Quoting Qu Wenruo <quwenruo.bt...@gmx.com>:
So here what we could do is: (From easy to hard)
- Introduce an interface to allow defrag not to touch shared extents
it shouldn't be that difficult compared to other work we are going
to do.
At least, user has their choice.
That defrag wouldn't acomplish much. You can call it defrag, but it is
more like nothing happens.
If one subvolume is not shared by snapshots or reflinks at all, I'd say
that's exactly what user want.
If one subvolume is not shared by snapshots, the super-duper defrag
would produce the same result concering that subvolume.
Therefore, it is a waste of time to consider this case separately and
to go writing the code to cover just this case.
- Introduce different levels for defrag
Allow btrfs to do some calculation and space usage policy to
determine if it's a good idea to defrag some shared extents.
E.g. my extreme case, unshare the extent would make it possible to
defrag the other subvolume to free a huge amount of space.
A compromise, let user to choose if they want to sacrifice some space.
Meh. You can always defrag one chosen subvolume perfectly, without
unsharing any file extents.
If the subvolume is shared by another snapshot, you always need to face
the decision whether to unshare.
It's unavoidable.
In my opinion, unsharing is a very bad thing to do. If the user orders
it, then OK, but I think it that it is rarely required.

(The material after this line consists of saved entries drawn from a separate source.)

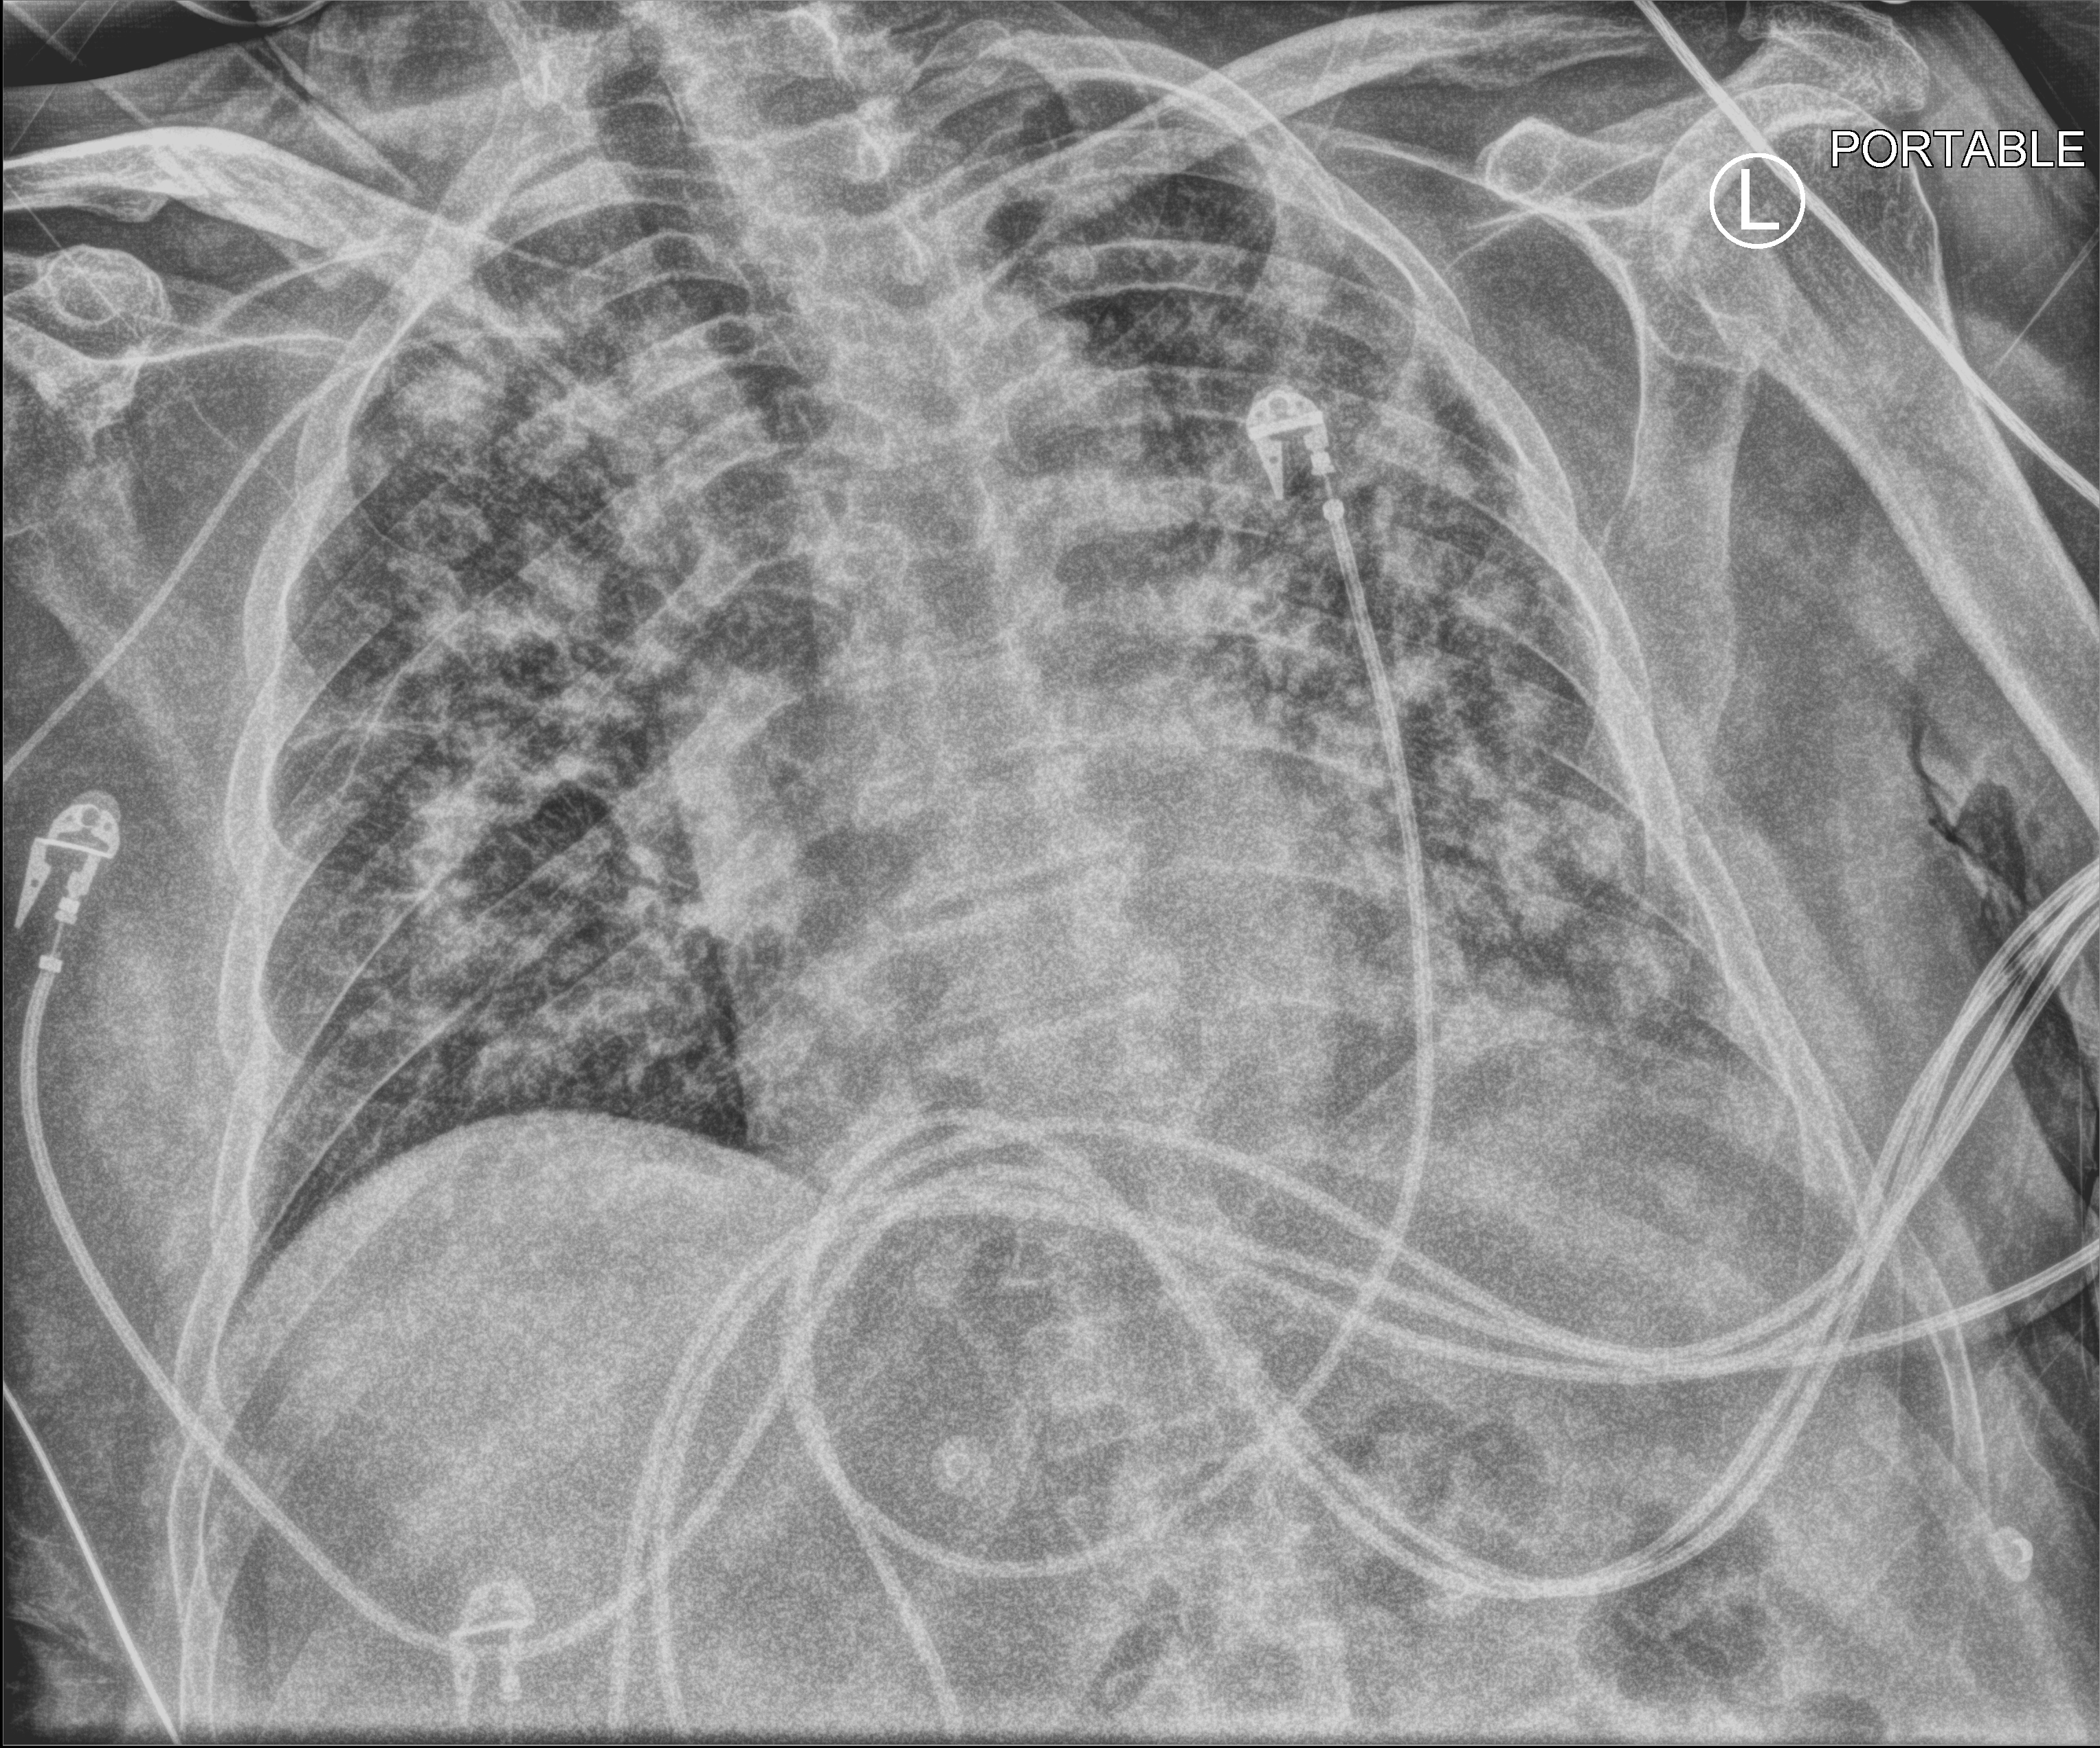
Portable chest radiograph; anteroposterior (AP) projection. Male patient hospitalised with COVID-19, age 60–74 years.
From the hospital-stay record, not from the radiograph (when in the stay this image was taken is not recorded):
- mechanically ventilated during this hospital stay: yes
- admitted to intensive care during this hospital stay: yes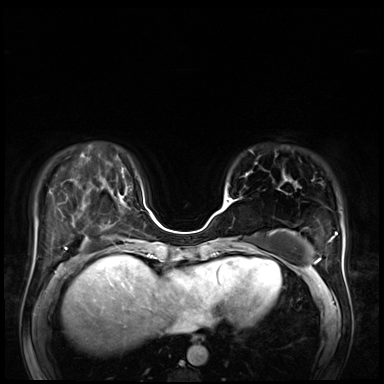
Breast MRI (dynamic contrast-enhanced), one axial slice; slice 21 of 72 in the series (ordered by position); dynamic contrast-enhanced series, time point 2 of 8 at this slice position (early post-contrast); 3 T; TE 1.4 ms, TR 4.3 ms; 2.5 mm slice thickness; 384 × 384 image matrix, field of view 360 × 360 mm. Female patient.
Annotated regions visible in this slice (semi-automatic segmentation, software-assisted and operator-edited):
- enhancing-tissue mask used for the functional tumour volume (all voxels passing the contrast-enhancement thresholds inside the analysis volume; usually the tumour): bounding box <226,193,234,205> (left, top, right, bottom; pixels)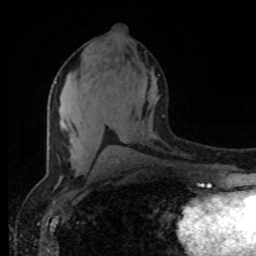
Breast MRI (dynamic contrast-enhanced), one axial slice; position 38 of 80 along the scan axis; cropped to one breast; dynamic contrast-enhanced series, time point 2 of 8 at this slice position (early post-contrast); 1.5 T; TE 4.2 ms, TR 7 ms; 256 × 256 image matrix, field of view 165 × 165 mm. Female patient.
Outlined on this slice (semi-automatic segmentation, software-assisted and operator-edited):
- enhancing-tissue mask used for the functional tumour volume (all voxels passing the contrast-enhancement thresholds inside the analysis volume; usually the tumour): box from (x=55, y=81) to (x=77, y=138) px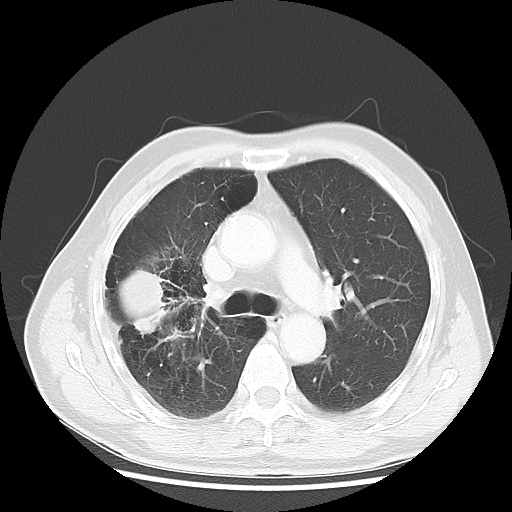
Chest CT, one axial slice. Reconstruction kernel LUNG. Lung window (W 1500 / L -600 HU). 5 mm slice thickness. 512 × 512 image matrix. Patient: male, 69 years. From the clinical record (not read from this slice): clinical TNM (as recorded): T3 N0 M0; histopathological grade: G3.
Outlined on this slice (bounding box drawn by a radiologist):
- lung tumour (recorded histology: adenocarcinoma): bounding box [x1, y1, x2, y2] px = [109, 262, 168, 339]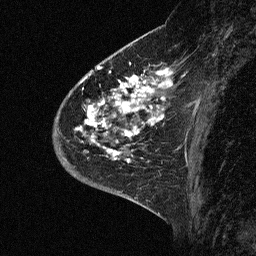
Breast MRI (dynamic contrast-enhanced), one sagittal slice; slice 20 of 64 in the series (ordered by position); dynamic contrast-enhanced study with each time point stored as its own series, time point 2 of 3 at this slice position (early post-contrast, ordered by acquisition time); 1.5 T; TE 4.5 ms, TR 11 ms; 2.06 mm slice thickness; 256 × 256 image matrix, field of view 200 × 200 mm. Patient: female, 46 years. From the clinical record (not read from this slice): setting: breast cancer imaged before/during neoadjuvant chemotherapy; receptor status: HER2-positive.
Annotated regions visible in this slice (semi-automatically segmented with operator editing):
- analysis volume of interest (the breast-tissue region the enhancement analysis was run in; not a lesion): bounding box <43,72,176,177> (left, top, right, bottom; pixels)
- tumour enhancement mask (voxels above the 90 % enhancement threshold inside the analysis volume of interest): <75,72,172,164>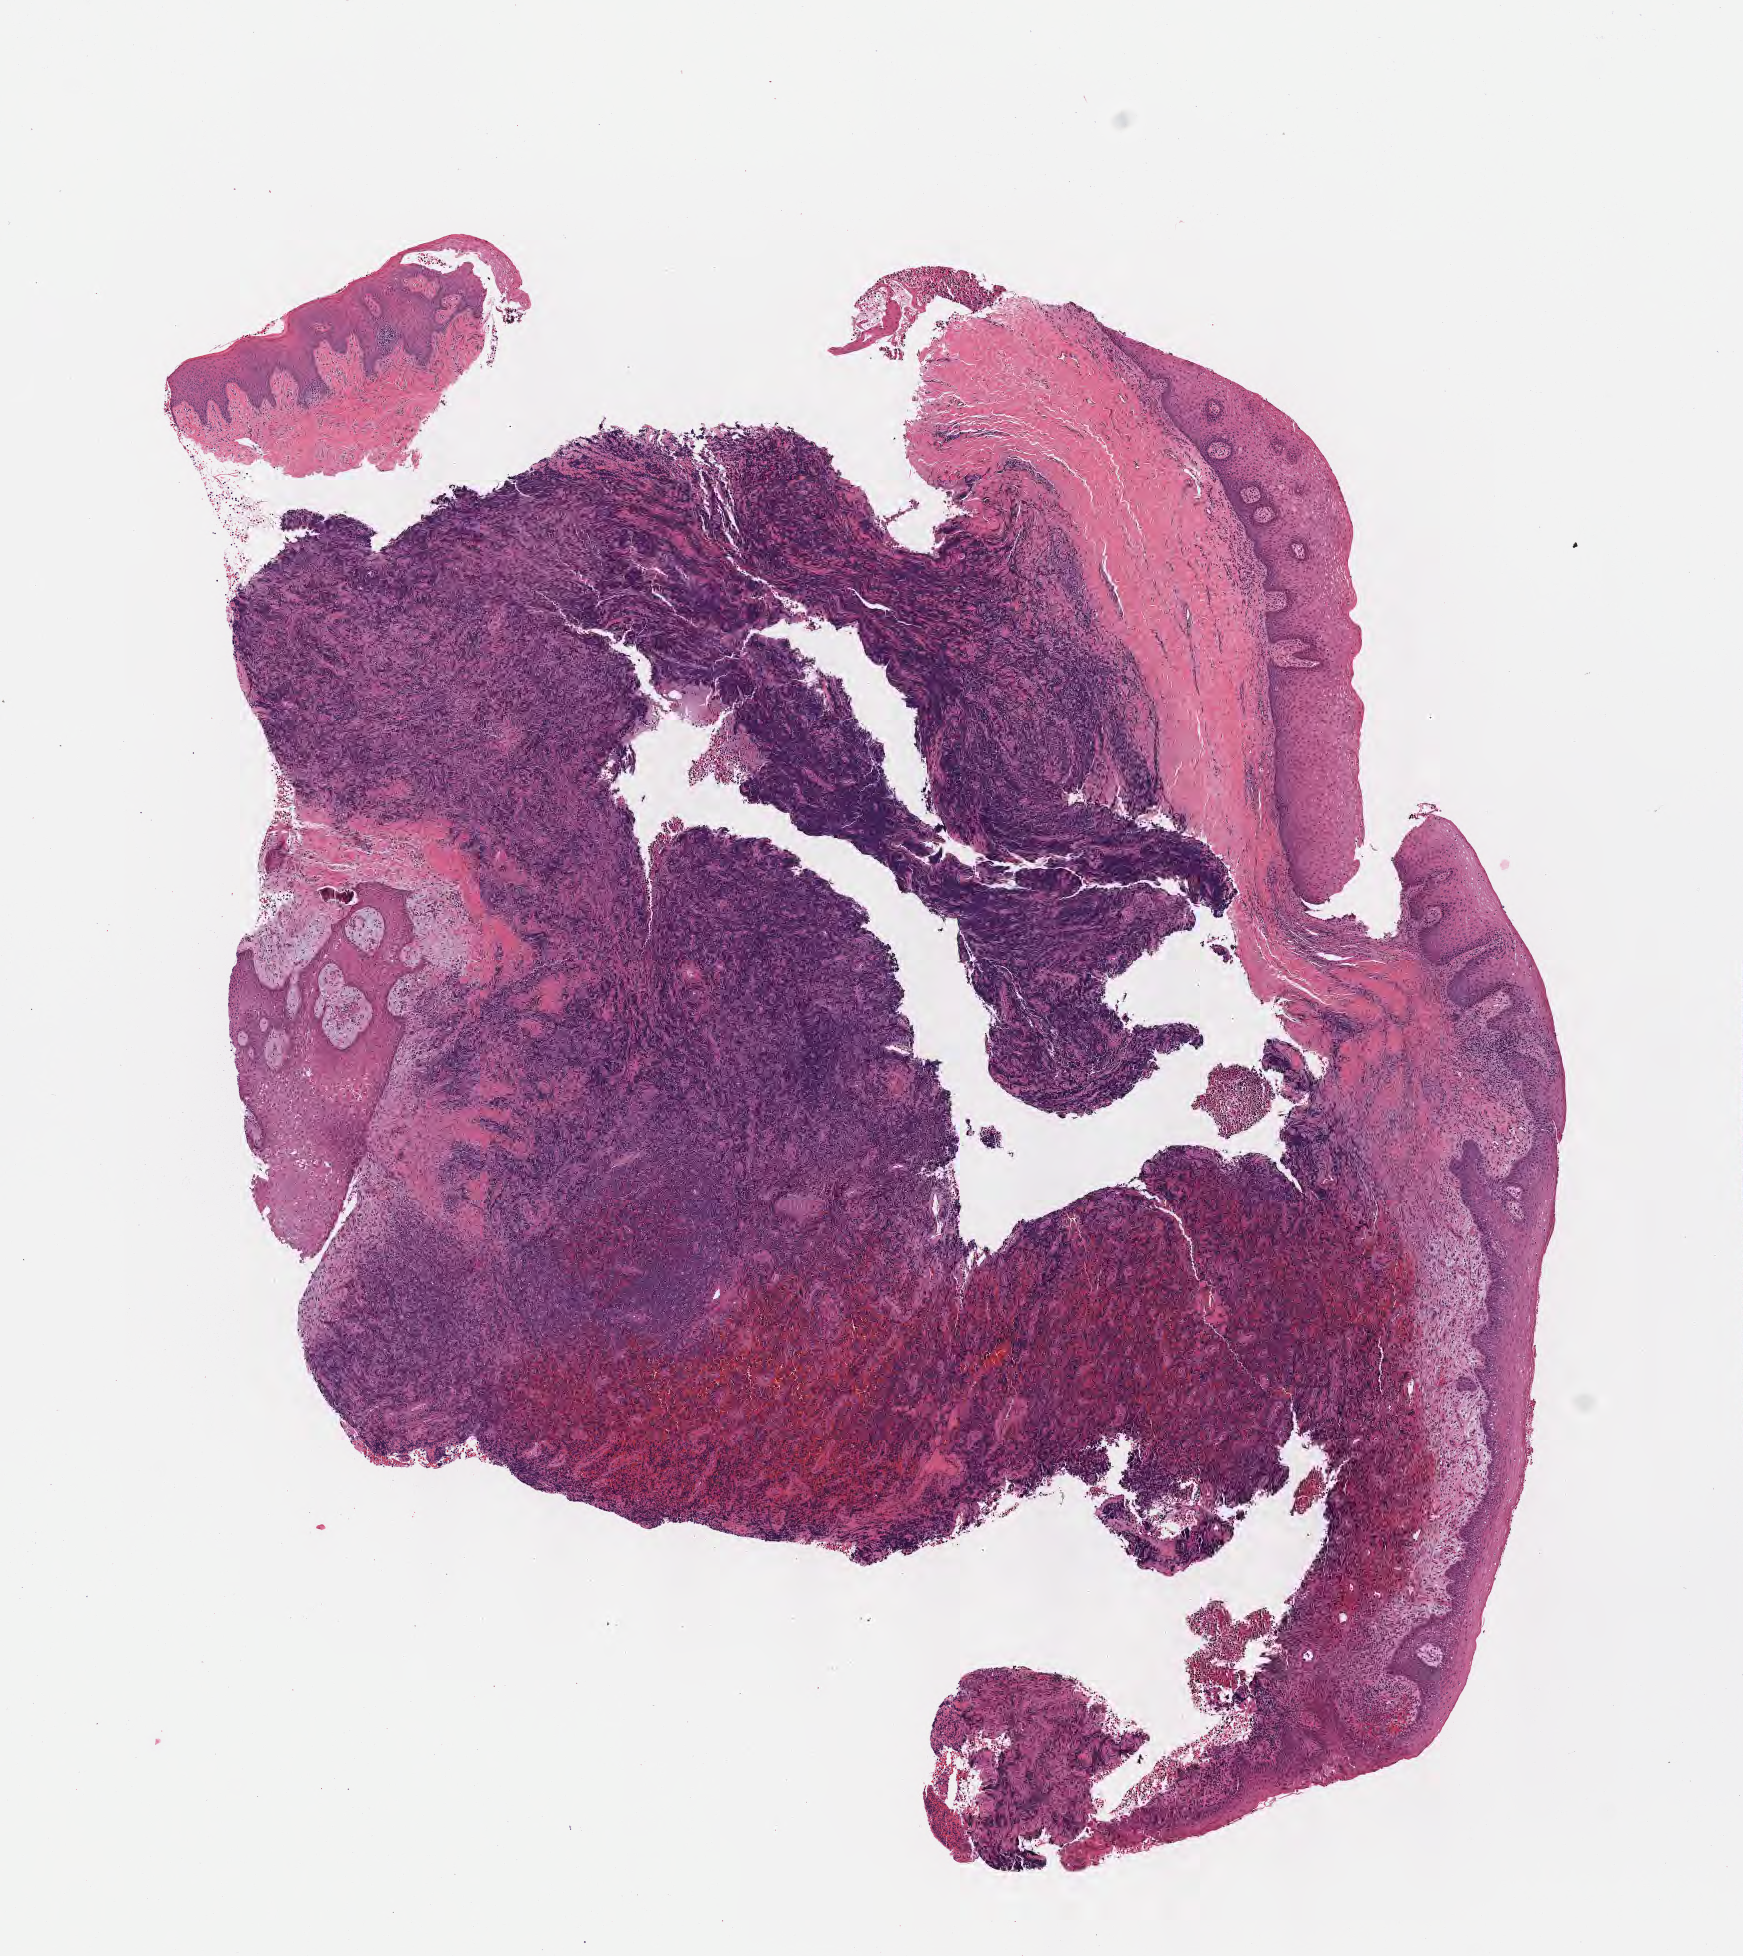
Whole-slide image, H&E stain — a low-resolution overview of the entire scanned area, about 7.0 x 7.9 mm. Specimen: tumor tissue. Site: mandible. Patient: female, age at initial diagnosis 7 years.
Histologic diagnosis: Burkitt lymphoma, NOS.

Unsharing can be done manually by just copying the data to another
place (partition). So, if someone really wants to unshare, he can
always easily do it.
When you unshare, it is hard to go back. Unsharing is a one-way road.
When you unshare, you lose free space. Therefore, the defrag should
not unshare.
In my view, the only real decision that needs to be left to the user
is: what to defrag?
In terms of full or partial defrag:
* Everything
- rarely; waste of time and resources, and it wears out SSDs
- perhaps this shouldn't be allowed at all
* 2% od most fragmented files (2% ot total space used, by size in bytes)
- good idea for daily or weekly defrag
- good default
* Let the user choose between 0.01% and 10% (by size in bytes)
- the best
Options by scope:
- One file (when necessary)
- One subvolume (when necessary)
- A list of subvolumes (with priority from first to last; the first
one on the list would be defragmented best)
- All subvolumes
- All subvolumes, with one exclusion list, and one priority list
- option to include or exclude RO subvolumes - as you said, this is
probably the hardest and implementation should be postponed
Therefore, making a super-duper defrag which can defrag one file
(without unsharing!!!) is a good starting point, instead of wasing
time on your proposal "Introduce different levels for defrag".
So, since it can be done perfectly without unsharing, why unshare at all?
No, you can't.
Go check my initial "red-herring" case.
I might check it, but I think that you can't be right. You are
thinking too low-level. If you can split extents and fuse extents and
create new extents that are shared by multiple files, than what you
are saying is simply not possible. The operations I listed are
sufficient to produce a perfect full defrag. Always.